The blinds were drawn, and she turned on the overhead light for me. It had a pink shade which suffused the room with pinkness. The floor was thickly carpeted with a soft loose pink material. A pink decorator spread covered the queen-sized bed. The elaborate three-mirrored dressing-table was trimmed with pink silk flounces, and so was the upholstered chair in front of it.
A quilted pink long chair stood by the window with an open magazine across its foot. Miss Jenks picked up the magazine and rolled it in her hands so that its cover wasn’t visible. But I knew a True Romance when I saw one.
I crossed the room, sinking to the ankles in the deep pink pile of her fantasy, and raised the blind over the front window. I could see the wide flat second-story porch, and through its railings the pepper tree, and my car in the street. The three Mexican boys came by on their bicycle, one on the handlebars, one on the seat, one on the carrier, trailed by a red mongrel which had joined the act.
“They have no right to be riding like that,” Miss Jenks said at my shoulder. “I have a good mind to report them to the deputy. And that dog shouldn’t be running around loose.”
“He’s doing no harm.”
“Maybe not, but we had a case of hydrophobia two years ago.”
“I’m more interested in ten years ago. How tall was your niece at that time?”
“She was a good big girl for her age. About four feet and a half. Why?”

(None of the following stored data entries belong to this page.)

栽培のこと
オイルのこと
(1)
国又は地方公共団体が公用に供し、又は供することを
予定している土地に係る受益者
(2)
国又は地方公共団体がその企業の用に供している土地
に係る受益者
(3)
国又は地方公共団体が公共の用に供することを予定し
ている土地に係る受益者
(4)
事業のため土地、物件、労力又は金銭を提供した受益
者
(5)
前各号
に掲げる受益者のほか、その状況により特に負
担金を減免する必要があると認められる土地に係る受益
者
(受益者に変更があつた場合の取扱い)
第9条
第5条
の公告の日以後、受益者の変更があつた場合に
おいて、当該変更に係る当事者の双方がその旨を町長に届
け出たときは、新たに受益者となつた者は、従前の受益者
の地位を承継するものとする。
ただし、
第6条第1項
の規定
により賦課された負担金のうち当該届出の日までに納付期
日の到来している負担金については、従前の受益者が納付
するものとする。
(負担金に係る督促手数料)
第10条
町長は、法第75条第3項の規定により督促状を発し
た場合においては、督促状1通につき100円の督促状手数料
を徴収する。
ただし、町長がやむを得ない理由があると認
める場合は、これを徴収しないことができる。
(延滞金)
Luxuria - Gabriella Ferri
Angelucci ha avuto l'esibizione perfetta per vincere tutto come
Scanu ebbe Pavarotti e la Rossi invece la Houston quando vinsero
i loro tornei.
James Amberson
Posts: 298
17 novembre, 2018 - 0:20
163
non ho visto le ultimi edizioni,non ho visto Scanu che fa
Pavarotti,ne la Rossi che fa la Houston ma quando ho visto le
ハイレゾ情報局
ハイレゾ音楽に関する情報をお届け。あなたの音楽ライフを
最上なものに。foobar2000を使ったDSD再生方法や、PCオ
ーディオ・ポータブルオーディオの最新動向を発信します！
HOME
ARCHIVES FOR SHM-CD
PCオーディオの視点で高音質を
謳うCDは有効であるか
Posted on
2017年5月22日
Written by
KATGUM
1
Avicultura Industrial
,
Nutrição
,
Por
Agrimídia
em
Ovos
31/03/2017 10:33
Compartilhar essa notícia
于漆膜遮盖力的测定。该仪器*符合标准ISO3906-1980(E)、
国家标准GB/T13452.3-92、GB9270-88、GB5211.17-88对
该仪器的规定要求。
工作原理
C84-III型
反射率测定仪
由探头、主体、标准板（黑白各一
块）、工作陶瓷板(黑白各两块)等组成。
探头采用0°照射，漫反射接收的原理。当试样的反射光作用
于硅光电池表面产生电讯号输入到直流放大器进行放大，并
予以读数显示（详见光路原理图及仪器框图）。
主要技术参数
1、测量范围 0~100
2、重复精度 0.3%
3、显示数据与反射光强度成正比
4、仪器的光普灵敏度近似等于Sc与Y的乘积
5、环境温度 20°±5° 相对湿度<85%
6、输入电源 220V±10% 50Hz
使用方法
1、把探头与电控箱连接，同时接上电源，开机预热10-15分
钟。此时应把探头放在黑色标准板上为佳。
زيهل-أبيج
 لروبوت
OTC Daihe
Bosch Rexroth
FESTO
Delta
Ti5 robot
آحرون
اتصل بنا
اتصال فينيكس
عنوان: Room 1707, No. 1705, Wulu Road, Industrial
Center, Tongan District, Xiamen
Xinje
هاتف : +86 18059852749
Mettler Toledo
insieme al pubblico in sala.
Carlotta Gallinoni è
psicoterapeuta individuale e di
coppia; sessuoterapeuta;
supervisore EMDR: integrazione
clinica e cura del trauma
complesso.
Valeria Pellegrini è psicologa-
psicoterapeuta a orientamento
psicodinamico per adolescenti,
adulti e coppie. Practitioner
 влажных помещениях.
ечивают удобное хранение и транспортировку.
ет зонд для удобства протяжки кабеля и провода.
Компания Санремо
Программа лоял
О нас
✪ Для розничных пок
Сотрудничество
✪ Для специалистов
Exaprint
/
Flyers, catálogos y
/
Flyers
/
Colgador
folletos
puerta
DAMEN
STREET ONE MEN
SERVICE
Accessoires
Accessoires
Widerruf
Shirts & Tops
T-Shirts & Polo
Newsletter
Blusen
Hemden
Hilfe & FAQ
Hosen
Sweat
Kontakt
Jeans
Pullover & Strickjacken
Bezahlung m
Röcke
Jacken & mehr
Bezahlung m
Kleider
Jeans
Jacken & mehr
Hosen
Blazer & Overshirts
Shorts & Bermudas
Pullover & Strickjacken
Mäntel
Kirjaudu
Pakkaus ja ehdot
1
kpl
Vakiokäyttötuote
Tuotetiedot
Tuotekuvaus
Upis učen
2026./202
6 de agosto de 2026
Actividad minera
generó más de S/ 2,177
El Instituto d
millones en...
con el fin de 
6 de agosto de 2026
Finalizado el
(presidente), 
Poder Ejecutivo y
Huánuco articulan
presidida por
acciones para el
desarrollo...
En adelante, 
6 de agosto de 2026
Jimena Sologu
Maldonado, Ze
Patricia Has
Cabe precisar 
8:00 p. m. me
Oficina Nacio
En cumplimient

I adjusted my height by getting down on my knees. From this position I could see the lacy branches of the pepper tree, and through them most of my car, but nothing nearer. A man leaving the house would scarcely be visible until he passed the pepper tree, at least forty feet away. A gun in his hand could not be seen until he reached the street. It was a hasty and haphazard experiment, but its result underlined the question in my mind.
I got up off my knees. “Was it dark that night?”
She knew which night I meant. “Yes. It was dark.”
“I don’t see any street lights.”
“No. We have none. This is a poor town, Mr. Archer.”
“Was there a moon?”
“No. I don’t believe so. But my niece has excellent eyesight. She can spot the markings on a bird–”
“At night?”
“There’s always some light. Anyway, she’d know her own father.” Miss Jenks corrected herself: “She knew her own father.”
“Did she tell you this?”
“Yes. I was the first one she told.”
“Did you question her about it in any detail?”
“I didn’t, no. She was quite broken up, naturally. I didn’t want to subject her to the strain.”
“But you didn’t mind subjecting her to the strain of testifying to these things in court.”
“It was necessary, necessary to the prosecution’s case. And it did her no harm.”
“Dr. Godwin thinks it did her a lot of harm, that the strain she went through then is partly responsible for her breakdown.”
“Dr. Godwin has his ideas and I have mine. If you want my opinion, he’s a dangerous man, a troublemaker. He has no respect for authority, and I have no respect for a man like that.”
“You used to respect him. You sent your niece to him for treatment.”
“I know more about him now than I did then.”
“Do you mind telling me why she needed treatment?”
“No. I don’t mind.” She was still trying to preserve a friendly surface, though we were both conscious of the disagreement simmering under it. “Dolly wasn’t doing well in school. She wasn’t happy or popular. Which was natural enough with her parents – I mean, her father, making a shambles of their home together.”
“This isn’t the backwoods,” she said as if she suspected maybe it was, “and I thought the least I could do was see that she got a little help. Even the people on welfare get family counseling when they need it. So I persuaded my sister to take her into Pacific Point to see Dr. Godwin. He was the best we had at that time. Constance drove her in every Saturday morning for about a year. The child showed considerable improvement, I’ll say that much for Godwin. So did Constance. She seemed brighter and happier and surer of herself.”